### [Activity]
Copy every row below word for word, leaving out the pictures.

### [Supplied material]

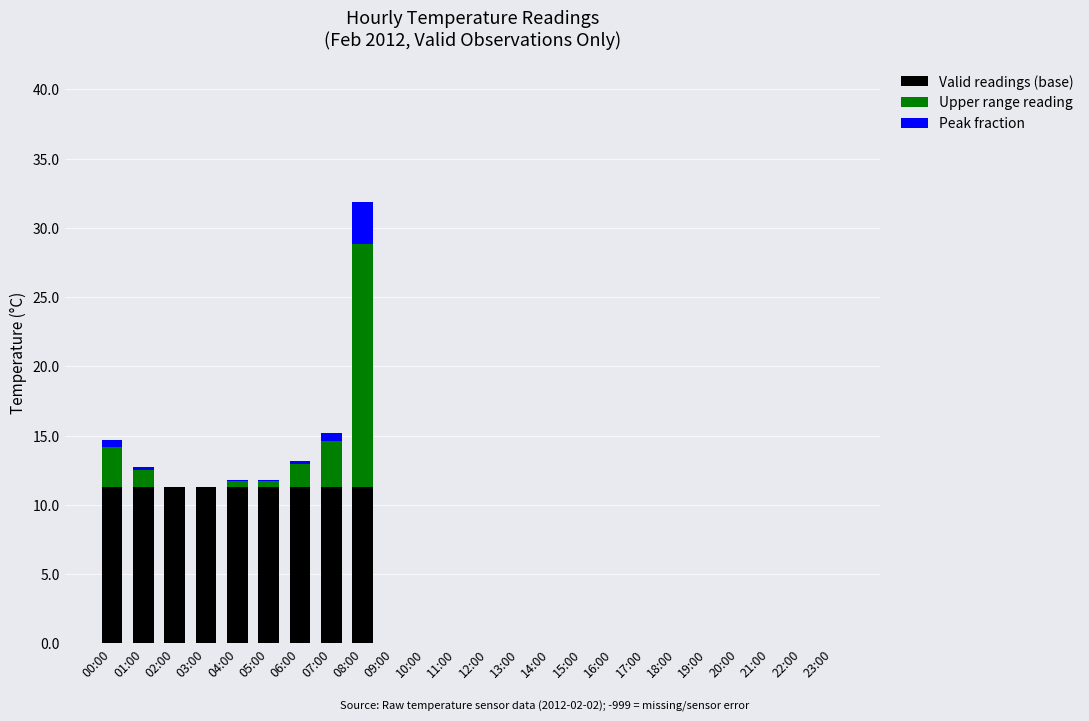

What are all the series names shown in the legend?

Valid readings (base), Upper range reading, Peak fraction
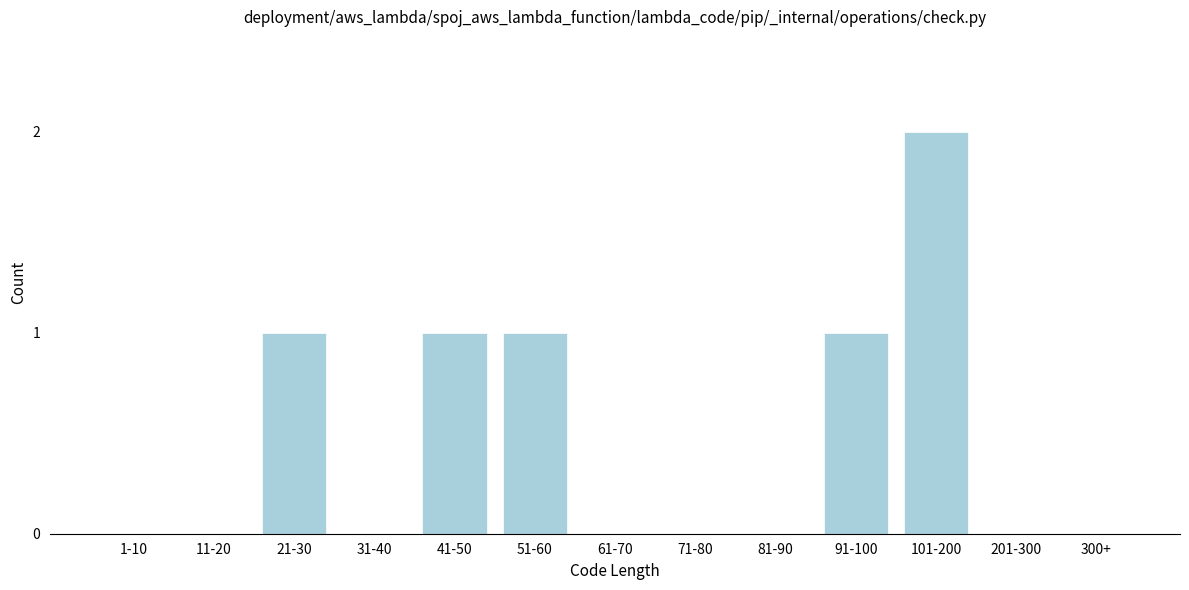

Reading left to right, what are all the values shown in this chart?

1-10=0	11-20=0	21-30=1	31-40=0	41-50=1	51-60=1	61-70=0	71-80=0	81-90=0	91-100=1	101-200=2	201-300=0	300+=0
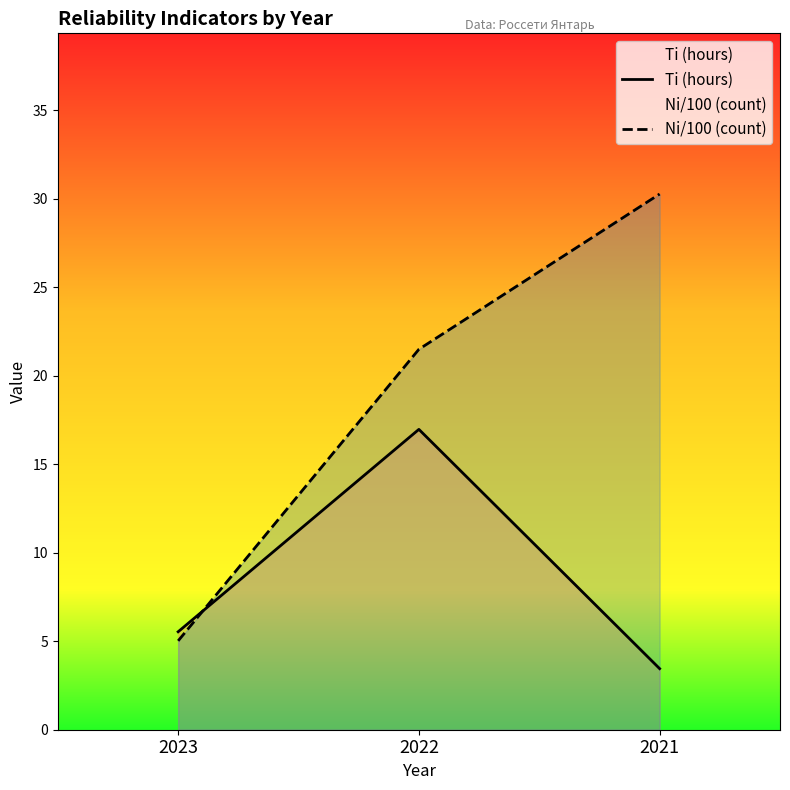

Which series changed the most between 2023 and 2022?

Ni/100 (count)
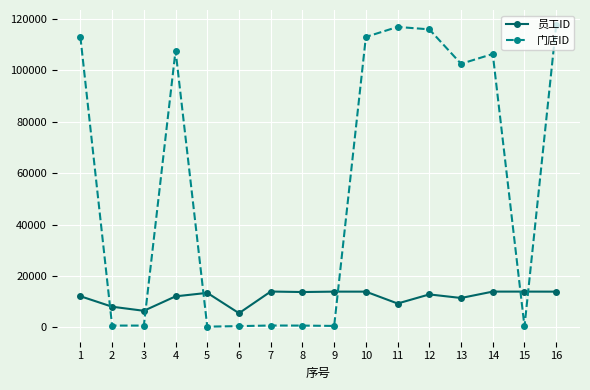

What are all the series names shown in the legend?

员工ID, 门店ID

### [Response area]
What are all the series names shown in the legend?

Valid readings (base), Upper range reading, Peak fraction

Reading left to right, what are all the values shown in this chart?

1-10=0	11-20=0	21-30=1	31-40=0	41-50=1	51-60=1	61-70=0	71-80=0	81-90=0	91-100=1	101-200=2	201-300=0	300+=0

Which series changed the most between 2023 and 2022?

Ni/100 (count)

What are all the series names shown in the legend?

员工ID, 门店ID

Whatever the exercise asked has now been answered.